Passing through Omsk, Yakushkin asked an officer friend to arrange a meeting with Dostoevsky. “I remember,” Yakushkin writes many years later, “that Dostoevsky’s appearance made a terribly painful impression on me when he walked into the room in his convict clothes, wearing shackles, and with his sickly face bearing the traces of a serious illness.” Relations were quickly established after the first moment, and the two eagerly spoke “of what was going on in Russia, of current Russian literature. He asked me about some of the new writers who had just appeared and spoke of his difficult situation in a convict battalion.”16 Pressing a small sum of money on Dostoevsky, Yakushkin also willingly agreed to take a letter back to Mikhail that was written on the spot, and he was delighted when Dostoevsky said that the meeting had brought him back to life. This manifestation of interest and sympathy reassured the erstwhile writer that he was still remembered, and had not, like the heroine of his own Poor Folk, vanished into the steppe without leaving a trace.
Dostoevsky’s last two years in prison camp were painful enough, but less of a hardship than those preceding. Major Krivtsov was arrested, tried for misconduct, and forced to resign from government service; with him went the reign of terror he had established. Dostoevsky had the satisfaction of seeing the ex-major in town, “a civilian wearing a shabby coat and a cap with a cockade in it” (4: 218). Once Krivtsov was gone, “everyone seemed to breathe more freely and to be more confident” (4: 219)
. Governor-General Gorchakov too, whose mistress (the wife of a well-rewarded army general) shamelessly collected graft hand over fist, also fell from favor and was replaced. “I enjoyed more privileges toward the last than in the early years of my life in prison,” he notes in House of the Dead. “I discovered among the officers serving in the town some acquaintances and even old schoolfellows of mine . . . through their good offices I was able to obtain even larger supplies of money, and even to have books” (4: 229). Except for two titles—Russian versions of The Pickwick Papers and David Copperfield—we do not know the books to which Dostoevsky finally had access. Years later he would see Mr. Pickwick as one of the precursors of his own Prince Myshkin, “a perfectly good man,” the embodiment of a Christian moral ideal mocked in the world.
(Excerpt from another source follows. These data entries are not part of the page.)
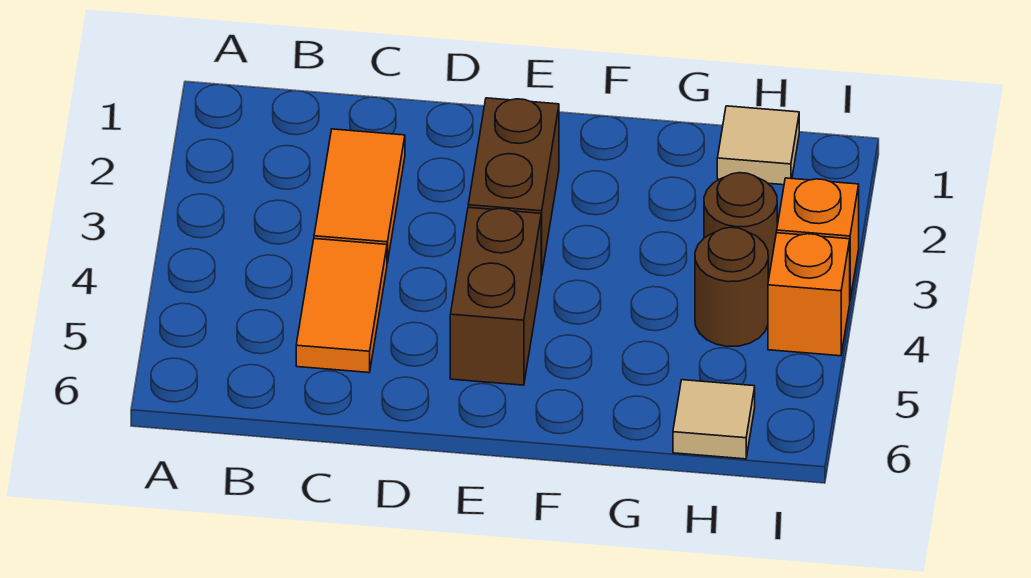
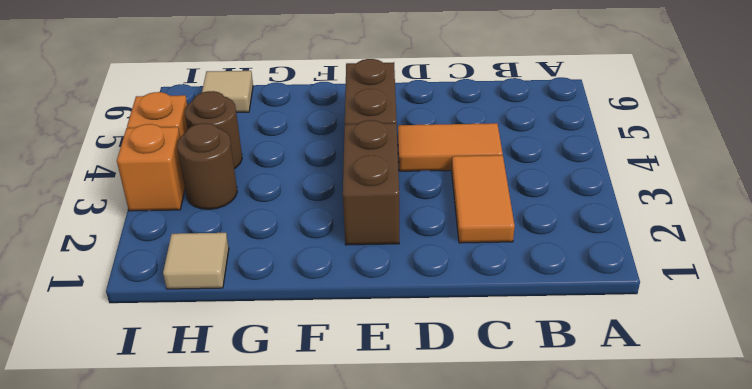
orange tile C4:C5 level 1 -> orange tile C4:D4 level 1

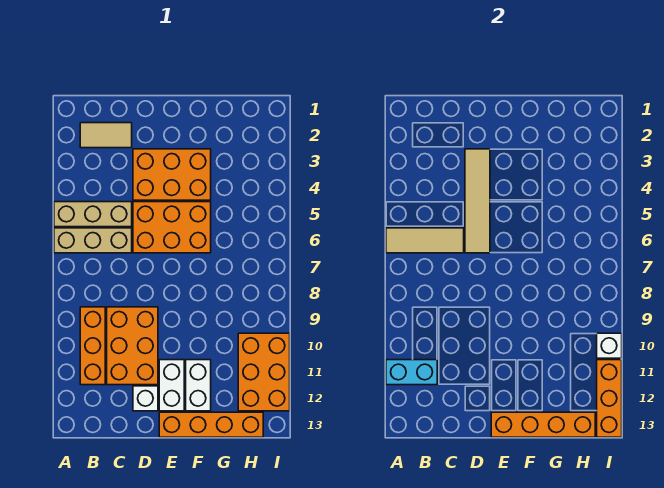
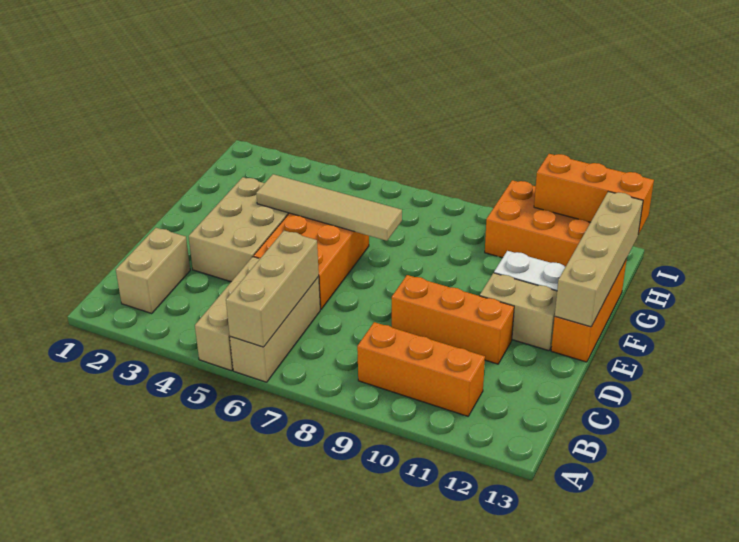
tan tile A6:C6 level 2 -> tan brick A6:C6 level 2
cyan brick A11:B11 level 2 -> none
tan tile B2:C2 level 1 -> tan brick B2:C2 level 1
orange brick C9:D11 level 1 -> orange brick D9:D11 level 1
orange brick D3:F4 level 1 -> tan brick D3:F4 level 1
tan tile D3:D6 level 2 -> tan tile F4:F7 level 2
white brick D12 level 1 -> none
white brick E11:E12 level 1 -> tan brick E11:E12 level 1
orange brick E13:H13 level 1 -> orange brick E13:G13 level 1
orange brick E13:H13 level 2 -> tan brick E13:H13 level 2
white brick I10 level 2 -> none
Most important, Dostoevsky had at last established friendly relations with some of the peasant convicts, and this provided a welcome relief from his oppressive sense of living in a world surrounded only by enmity and hatred.
He was released from prison in February 1854—to serve as a lowly private in the Russian Army for an indeterminate period. All the same, the presentiment of the difficulties lying ahead could not suppress the immense joy of his long-awaited delivery. For years he had paced in solitude every evening around the stockade of the prison camp, counting another paling each day to mark the gradual expiration of his sentence; at last the great moment had arrived! “The fetters fell off,” he writes in House of the Dead, “I picked them up, I wanted to hold them in my hand, to look at them for the last time. I seemed already to be wondering that they could have been on my feet a minute before. ‘Well, with God’s blessing, with God’s blessing!’ said the convicts in coarse, abrupt voices, in which, however, there was a note of pleasure. Yes, with God’s blessing! Freedom, new life, resurrection from the dead. . . . What a glorious moment!” (4: 232).